Solitary waves in morphogenesis: Determination fronts as strain-cued strain transformations among automatous cells

Abstract

We present a simple theory of a strain pulse propagating as a solitary wave through a continuous two-dimensional population of cells. A critical strain is assumed to trigger a strain transformation, while, simultaneously, cells move as automata to tend to restore a preferred cell density. We consider systems in which the strain transformation is a shape change, a burst of proliferation, or the commencement of growth (which changes the shape of the population sheet), and demonstrate isomorphism among these cases. Numerical and analytical solutions describe a strain pulse whose height does not depend on how the strain disturbance was first launched, or the rate at which the strain transformation is achieved, or the rate constant in the rule for the restorative cell motion. The strain pulse is therefore very stable, surviving the imposition of strong perturbations: it would serve well as a timing signal in development.

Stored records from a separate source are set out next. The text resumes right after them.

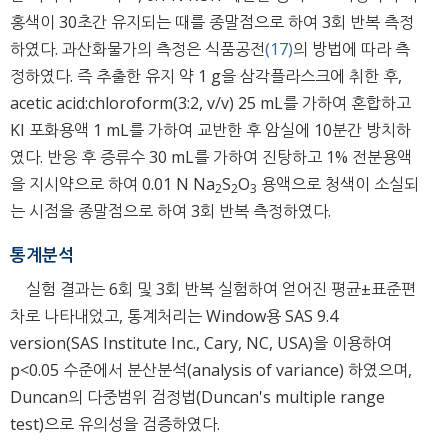
홍색이 30초간 유지되는 때를 종말점으로 하여 3회 반복 측정
하였다. 과산화물가의 측정은 식품공전
(17)
의 방법에 따라 측
정하였다. 즉 추출한 유지 약 1 g을 삼각플라스크에 취한 후,
acetic acid:chloroform(3:2, v/v) 25 mL를 가하여 혼합하고
KI 포화용액 1 mL를 가하여 교반한 후 암실에 10분간 방치하
였다. 반응 후 증류수 30 mL를 가하여 진탕하고 1% 전분용액
을 지시약으로 하여 0.01 N Na
S
O
용액으로 청색이 소실되
2
2
3
는 시점을 종말점으로 하여 3회 반복 측정하였다.
통계분석
실험 결과는 6회 및 3회 반복 실험하여 얻어진 평균±표준편
차로 나타내었고, 통계처리는 Window용 SAS 9.4
version(SAS Institute Inc., Cary, NC, USA)을 이용하여
p<0.05 수준에서 분산분석(analysis of variance) 하였으며,
Duncan의 다중범위 검정법(Duncan's multiple range
test)으로 유의성을 검증하였다.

The automatous wave formulation is simple, with few model parameters. A strong case exists for the presence of a strain pulse during amelogenesis. Quantitative analysis reveals a simple relationship between the velocity of the leading edge of the pulse in amelogenesis and the known speed of migration of ameloblast cells. This result and energy arguments support the depiction of wave motion as an automatous cell response to strain, rather than as a response to an elastic energy gradient. The theory may also contribute to understanding the determination front in somitogenesis, moving fronts of convergent-extension transformation, and mitotic wavefronts in the syncytial drosophila embryo.